>>>

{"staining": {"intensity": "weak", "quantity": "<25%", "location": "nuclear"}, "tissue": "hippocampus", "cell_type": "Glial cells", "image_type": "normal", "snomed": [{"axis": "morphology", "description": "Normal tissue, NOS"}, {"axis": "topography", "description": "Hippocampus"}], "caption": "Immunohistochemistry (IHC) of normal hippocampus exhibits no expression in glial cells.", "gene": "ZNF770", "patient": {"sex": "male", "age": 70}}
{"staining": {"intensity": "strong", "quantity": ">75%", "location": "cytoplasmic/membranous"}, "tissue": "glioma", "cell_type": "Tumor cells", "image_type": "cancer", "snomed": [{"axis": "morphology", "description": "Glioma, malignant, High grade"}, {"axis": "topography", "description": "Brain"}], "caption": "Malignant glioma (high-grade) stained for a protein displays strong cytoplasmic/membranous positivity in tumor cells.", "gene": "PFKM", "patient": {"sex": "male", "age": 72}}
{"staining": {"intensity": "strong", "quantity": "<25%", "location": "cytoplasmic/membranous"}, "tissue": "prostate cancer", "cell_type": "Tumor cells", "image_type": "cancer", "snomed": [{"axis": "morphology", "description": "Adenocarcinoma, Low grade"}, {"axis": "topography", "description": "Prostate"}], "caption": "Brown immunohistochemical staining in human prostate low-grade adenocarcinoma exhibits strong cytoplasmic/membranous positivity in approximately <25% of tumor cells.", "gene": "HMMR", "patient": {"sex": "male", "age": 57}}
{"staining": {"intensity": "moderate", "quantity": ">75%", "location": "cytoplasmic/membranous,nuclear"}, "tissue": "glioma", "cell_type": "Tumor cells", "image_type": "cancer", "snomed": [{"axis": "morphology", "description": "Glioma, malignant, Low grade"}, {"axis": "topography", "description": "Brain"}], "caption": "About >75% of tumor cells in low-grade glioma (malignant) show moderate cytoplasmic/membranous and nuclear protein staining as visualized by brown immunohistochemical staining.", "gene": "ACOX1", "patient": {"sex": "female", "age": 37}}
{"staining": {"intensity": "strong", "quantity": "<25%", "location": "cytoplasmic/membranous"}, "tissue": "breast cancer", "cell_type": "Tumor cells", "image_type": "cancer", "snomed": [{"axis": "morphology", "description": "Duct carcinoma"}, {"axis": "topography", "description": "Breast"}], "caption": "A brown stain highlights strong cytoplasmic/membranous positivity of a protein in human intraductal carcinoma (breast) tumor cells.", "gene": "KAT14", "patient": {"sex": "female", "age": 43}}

<<<

--- REQUIREMENT ---
Once you have read the material above, write all of it out again exactly.

--- RESPONSE FOR THIS EXERCISE ---
{"staining": {"intensity": "weak", "quantity": "<25%", "location": "nuclear"}, "tissue": "hippocampus", "cell_type": "Glial cells", "image_type": "normal", "snomed": [{"axis": "morphology", "description": "Normal tissue, NOS"}, {"axis": "topography", "description": "Hippocampus"}], "caption": "Immunohistochemistry (IHC) of normal hippocampus exhibits no expression in glial cells.", "gene": "ZNF770", "patient": {"sex": "male", "age": 70}}
{"staining": {"intensity": "strong", "quantity": ">75%", "location": "cytoplasmic/membranous"}, "tissue": "glioma", "cell_type": "Tumor cells", "image_type": "cancer", "snomed": [{"axis": "morphology", "description": "Glioma, malignant, High grade"}, {"axis": "topography", "description": "Brain"}], "caption": "Malignant glioma (high-grade) stained for a protein displays strong cytoplasmic/membranous positivity in tumor cells.", "gene": "PFKM", "patient": {"sex": "male", "age": 72}}
{"staining": {"intensity": "strong", "quantity": "<25%", "location": "cytoplasmic/membranous"}, "tissue": "prostate cancer", "cell_type": "Tumor cells", "image_type": "cancer", "snomed": [{"axis": "morphology", "description": "Adenocarcinoma, Low grade"}, {"axis": "topography", "description": "Prostate"}], "caption": "Brown immunohistochemical staining in human prostate low-grade adenocarcinoma exhibits strong cytoplasmic/membranous positivity in approximately <25% of tumor cells.", "gene": "HMMR", "patient": {"sex": "male", "age": 57}}
{"staining": {"intensity": "moderate", "quantity": ">75%", "location": "cytoplasmic/membranous,nuclear"}, "tissue": "glioma", "cell_type": "Tumor cells", "image_type": "cancer", "snomed": [{"axis": "morphology", "description": "Glioma, malignant, Low grade"}, {"axis": "topography", "description": "Brain"}], "caption": "About >75% of tumor cells in low-grade glioma (malignant) show moderate cytoplasmic/membranous and nuclear protein staining as visualized by brown immunohistochemical staining.", "gene": "ACOX1", "patient": {"sex": "female", "age": 37}}
{"staining": {"intensity": "strong", "quantity": "<25%", "location": "cytoplasmic/membranous"}, "tissue": "breast cancer", "cell_type": "Tumor cells", "image_type": "cancer", "snomed": [{"axis": "morphology", "description": "Duct carcinoma"}, {"axis": "topography", "description": "Breast"}], "caption": "A brown stain highlights strong cytoplasmic/membranous positivity of a protein in human intraductal carcinoma (breast) tumor cells.", "gene": "KAT14", "patient": {"sex": "female", "age": 43}}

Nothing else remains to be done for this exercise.